- OBJECTIVE -
Lay out every line of the entries below as a Markdown table with two columns, Row and Line, numbering each row and skipping any blank lines.

---- INPUT

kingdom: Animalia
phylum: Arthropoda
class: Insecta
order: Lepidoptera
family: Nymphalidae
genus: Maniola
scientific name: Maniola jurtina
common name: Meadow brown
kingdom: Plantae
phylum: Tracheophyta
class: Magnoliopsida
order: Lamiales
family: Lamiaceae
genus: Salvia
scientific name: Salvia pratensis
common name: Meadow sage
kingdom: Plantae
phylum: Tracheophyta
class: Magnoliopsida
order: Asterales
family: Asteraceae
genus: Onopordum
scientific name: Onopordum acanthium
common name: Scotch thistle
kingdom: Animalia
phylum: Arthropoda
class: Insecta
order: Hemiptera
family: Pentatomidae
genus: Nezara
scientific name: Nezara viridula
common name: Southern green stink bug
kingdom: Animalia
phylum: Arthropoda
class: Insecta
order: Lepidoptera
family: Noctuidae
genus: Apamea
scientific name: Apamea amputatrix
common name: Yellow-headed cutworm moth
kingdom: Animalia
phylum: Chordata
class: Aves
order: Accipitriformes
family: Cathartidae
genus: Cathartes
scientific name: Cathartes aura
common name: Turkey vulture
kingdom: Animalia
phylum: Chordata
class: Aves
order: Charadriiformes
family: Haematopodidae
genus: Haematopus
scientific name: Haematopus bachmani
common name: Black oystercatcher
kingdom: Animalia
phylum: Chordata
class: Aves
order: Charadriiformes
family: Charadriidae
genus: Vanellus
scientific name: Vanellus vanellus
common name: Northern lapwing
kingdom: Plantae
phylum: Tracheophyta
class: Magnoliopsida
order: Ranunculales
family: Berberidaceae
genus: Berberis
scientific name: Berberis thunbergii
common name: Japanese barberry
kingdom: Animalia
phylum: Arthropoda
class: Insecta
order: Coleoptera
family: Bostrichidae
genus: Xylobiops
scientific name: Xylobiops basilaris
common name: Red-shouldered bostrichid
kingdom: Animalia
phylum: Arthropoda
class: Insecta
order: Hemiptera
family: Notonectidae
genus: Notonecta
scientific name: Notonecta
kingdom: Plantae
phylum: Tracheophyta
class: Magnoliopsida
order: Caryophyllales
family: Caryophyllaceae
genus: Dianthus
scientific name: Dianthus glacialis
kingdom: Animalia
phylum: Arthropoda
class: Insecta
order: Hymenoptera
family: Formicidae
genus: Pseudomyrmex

--------

- SOLVED PROBLEM -
| Row | Line |
|---|---|
| 1 | kingdom: Animalia |
| 2 | phylum: Arthropoda |
| 3 | class: Insecta |
| 4 | order: Lepidoptera |
| 5 | family: Nymphalidae |
| 6 | genus: Maniola |
| 7 | scientific name: Maniola jurtina |
| 8 | common name: Meadow brown |
| 9 | kingdom: Plantae |
| 10 | phylum: Tracheophyta |
| 11 | class: Magnoliopsida |
| 12 | order: Lamiales |
| 13 | family: Lamiaceae |
| 14 | genus: Salvia |
| 15 | scientific name: Salvia pratensis |
| 16 | common name: Meadow sage |
| 17 | kingdom: Plantae |
| 18 | phylum: Tracheophyta |
| 19 | class: Magnoliopsida |
| 20 | order: Asterales |
| 21 | family: Asteraceae |
| 22 | genus: Onopordum |
| 23 | scientific name: Onopordum acanthium |
| 24 | common name: Scotch thistle |
| 25 | kingdom: Animalia |
| 26 | phylum: Arthropoda |
| 27 | class: Insecta |
| 28 | order: Hemiptera |
| 29 | family: Pentatomidae |
| 30 | genus: Nezara |
| 31 | scientific name: Nezara viridula |
| 32 | common name: Southern green stink bug |
| 33 | kingdom: Animalia |
| 34 | phylum: Arthropoda |
| 35 | class: Insecta |
| 36 | order: Lepidoptera |
| 37 | family: Noctuidae |
| 38 | genus: Apamea |
| 39 | scientific name: Apamea amputatrix |
| 40 | common name: Yellow-headed cutworm moth |
| 41 | kingdom: Animalia |
| 42 | phylum: Chordata |
| 43 | class: Aves |
| 44 | order: Accipitriformes |
| 45 | family: Cathartidae |
| 46 | genus: Cathartes |
| 47 | scientific name: Cathartes aura |
| 48 | common name: Turkey vulture |
| 49 | kingdom: Animalia |
| 50 | phylum: Chordata |
| 51 | class: Aves |
| 52 | order: Charadriiformes |
| 53 | family: Haematopodidae |
| 54 | genus: Haematopus |
| 55 | scientific name: Haematopus bachmani |
| 56 | common name: Black oystercatcher |
| 57 | kingdom: Animalia |
| 58 | phylum: Chordata |
| 59 | class: Aves |
| 60 | order: Charadriiformes |
| 61 | family: Charadriidae |
| 62 | genus: Vanellus |
| 63 | scientific name: Vanellus vanellus |
| 64 | common name: Northern lapwing |
| 65 | kingdom: Plantae |
| 66 | phylum: Tracheophyta |
| 67 | class: Magnoliopsida |
| 68 | order: Ranunculales |
| 69 | family: Berberidaceae |
| 70 | genus: Berberis |
| 71 | scientific name: Berberis thunbergii |
| 72 | common name: Japanese barberry |
| 73 | kingdom: Animalia |
| 74 | phylum: Arthropoda |
| 75 | class: Insecta |
| 76 | order: Coleoptera |
| 77 | family: Bostrichidae |
| 78 | genus: Xylobiops |
| 79 | scientific name: Xylobiops basilaris |
| 80 | common name: Red-shouldered bostrichid |
| 81 | kingdom: Animalia |
| 82 | phylum: Arthropoda |
| 83 | class: Insecta |
| 84 | order: Hemiptera |
| 85 | family: Notonectidae |
| 86 | genus: Notonecta |
| 87 | scientific name: Notonecta |
| 88 | kingdom: Plantae |
| 89 | phylum: Tracheophyta |
| 90 | class: Magnoliopsida |
| 91 | order: Caryophyllales |
| 92 | family: Caryophyllaceae |
| 93 | genus: Dianthus |
| 94 | scientific name: Dianthus glacialis |
| 95 | kingdom: Animalia |
| 96 | phylum: Arthropoda |
| 97 | class: Insecta |
| 98 | order: Hymenoptera |
| 99 | family: Formicidae |
| 100 | genus: Pseudomyrmex |